*The problem*. Look through the entries below and report every line that has "Sonoma".

BEGIN Input data

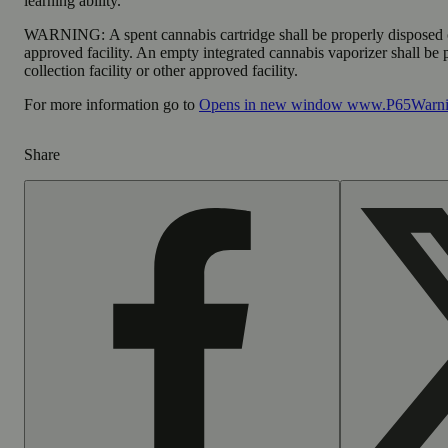
learning ability.
WARNING:
A spent cannabis cartridge shall be properly disposed
approved facility. An empty integrated cannabis vaporizer shall be
collection facility or other approved facility.
For more information go to
Opens in new window
www.P65Warnin
Share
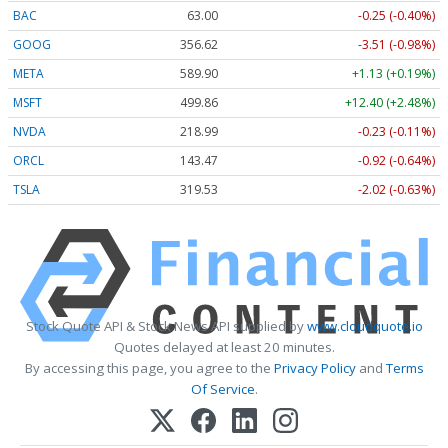
BAC
63.00
-0.25 (-0.40%)
GOOG
356.62
-3.51 (-0.98%)
META
589.90
+1.13 (+0.19%)
MSFT
499.86
+12.40 (+2.48%)
NVDA
218.99
-0.23 (-0.11%)
ORCL
143.47
-0.92 (-0.64%)
TSLA
319.53
-2.02 (-0.63%)
Stock Quote API & Stock News API supplied by
www.cloudquote.io
Quotes delayed at least 20 minutes.
By accessing this page, you agree to the
Privacy Policy
and
Terms
Of Service
.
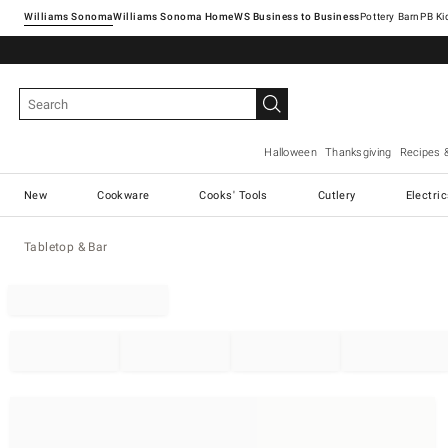
Williams Sonoma
Williams Sonoma Home
Pottery Barn
Halloween
Thanksgiving
Recipes 
New
Cookware
Cooks' Tools
Cutlery
Electri
Tabletop & Bar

END Input data

*Solution to the exercise*.
Williams Sonoma
Williams Sonoma Home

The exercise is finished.